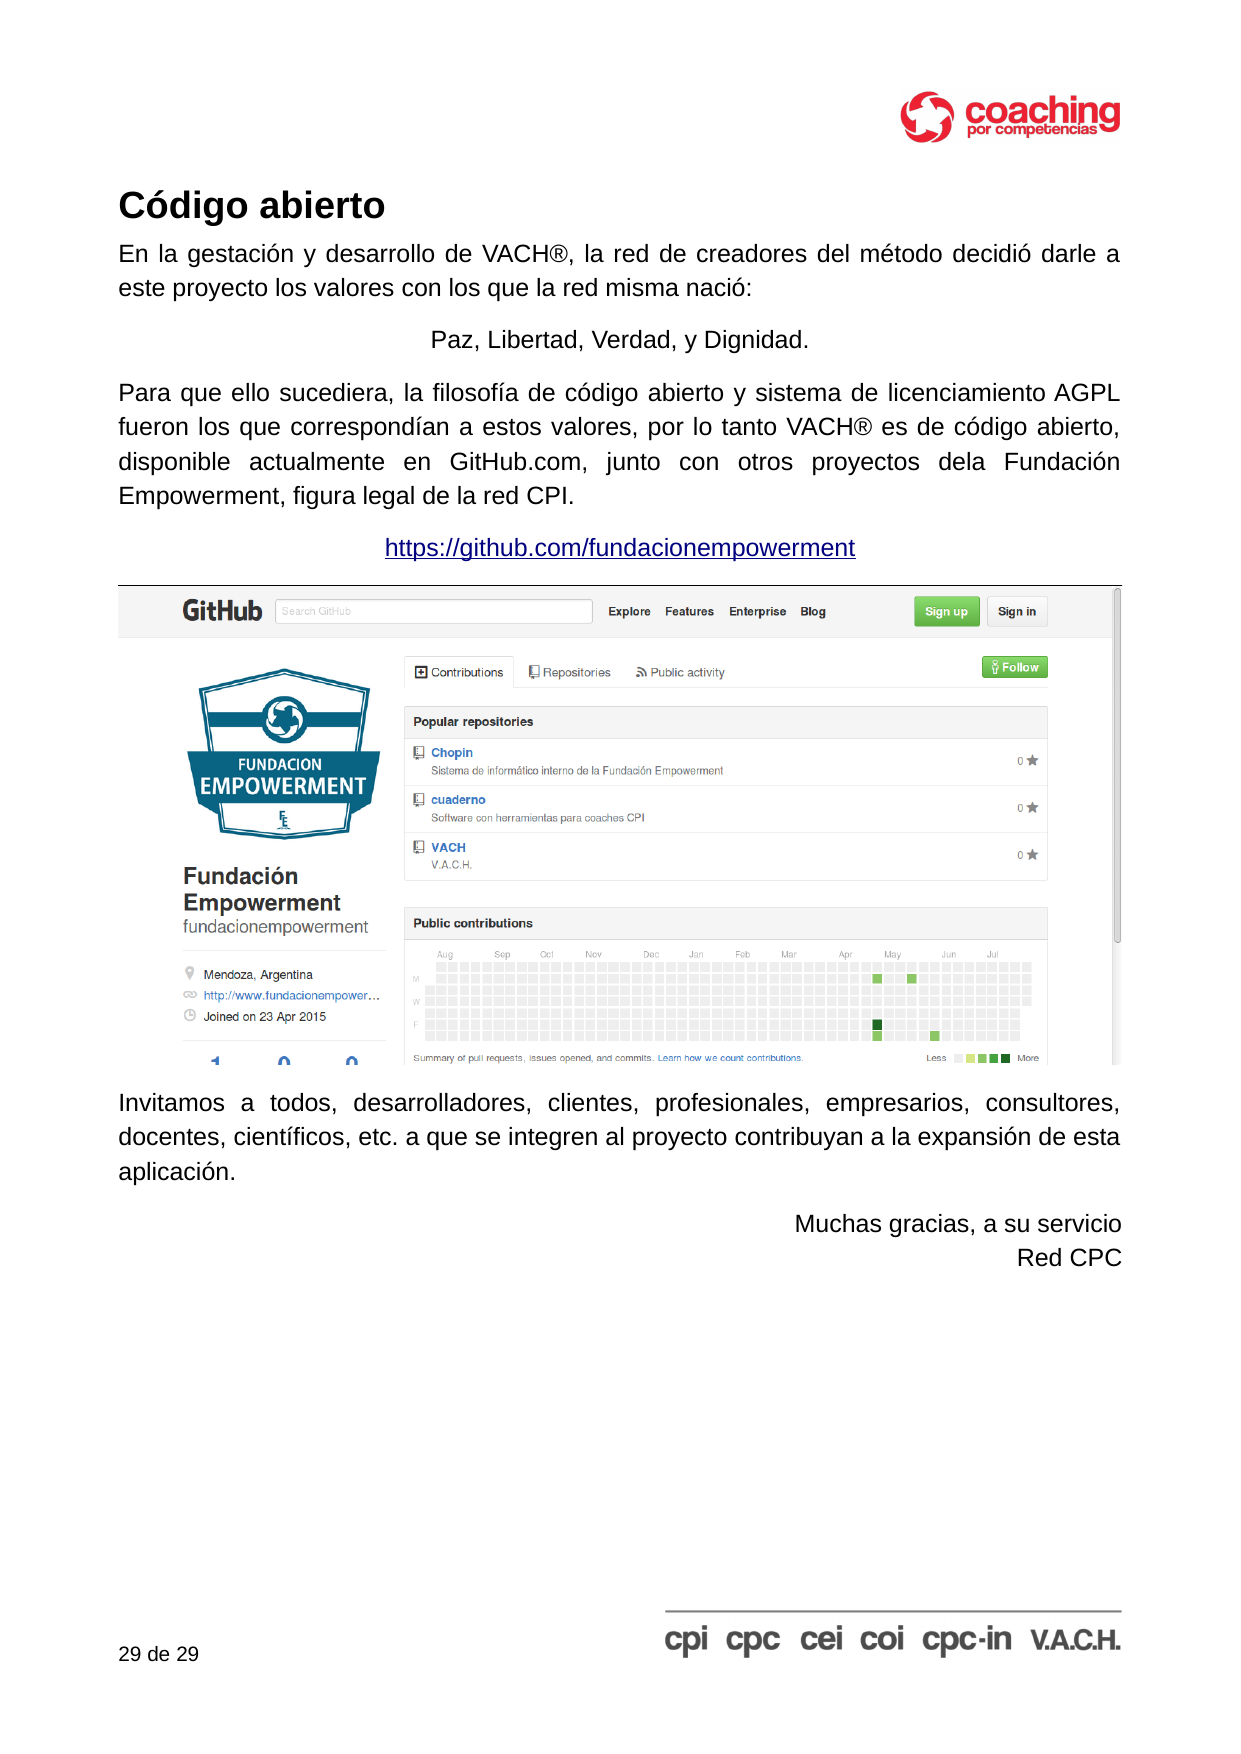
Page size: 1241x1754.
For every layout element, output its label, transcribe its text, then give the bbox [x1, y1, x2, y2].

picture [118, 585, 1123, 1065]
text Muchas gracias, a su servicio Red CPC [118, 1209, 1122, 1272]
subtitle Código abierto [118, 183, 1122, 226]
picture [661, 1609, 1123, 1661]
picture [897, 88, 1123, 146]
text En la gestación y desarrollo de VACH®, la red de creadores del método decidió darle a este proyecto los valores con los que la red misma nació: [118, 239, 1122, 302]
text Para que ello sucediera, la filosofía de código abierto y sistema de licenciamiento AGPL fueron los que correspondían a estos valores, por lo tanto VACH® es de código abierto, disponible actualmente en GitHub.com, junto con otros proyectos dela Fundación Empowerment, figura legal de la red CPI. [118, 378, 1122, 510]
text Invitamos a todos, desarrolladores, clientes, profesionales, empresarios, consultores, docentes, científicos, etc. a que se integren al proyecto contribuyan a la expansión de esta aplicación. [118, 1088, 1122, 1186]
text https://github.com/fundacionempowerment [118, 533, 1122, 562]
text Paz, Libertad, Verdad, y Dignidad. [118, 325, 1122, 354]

+++

■ Task objective ■
Reproduce the entry above line for line, without any changes, and leave out the pictures.

■ Worked answer ■
Page size: 1241x1754.
For every layout element, output its label, transcribe its text, then give the bbox [x1, y1, x2, y2].

picture [118, 585, 1123, 1065]
text Muchas gracias, a su servicio Red CPC [118, 1209, 1122, 1272]
subtitle Código abierto [118, 183, 1122, 226]
picture [661, 1609, 1123, 1661]
picture [897, 88, 1123, 146]
text En la gestación y desarrollo de VACH®, la red de creadores del método decidió darle a este proyecto los valores con los que la red misma nació: [118, 239, 1122, 302]
text Para que ello sucediera, la filosofía de código abierto y sistema de licenciamiento AGPL fueron los que correspondían a estos valores, por lo tanto VACH® es de código abierto, disponible actualmente en GitHub.com, junto con otros proyectos dela Fundación Empowerment, figura legal de la red CPI. [118, 378, 1122, 510]
text Invitamos a todos, desarrolladores, clientes, profesionales, empresarios, consultores, docentes, científicos, etc. a que se integren al proyecto contribuyan a la expansión de esta aplicación. [118, 1088, 1122, 1186]
text https://github.com/fundacionempowerment [118, 533, 1122, 562]
text Paz, Libertad, Verdad, y Dignidad. [118, 325, 1122, 354]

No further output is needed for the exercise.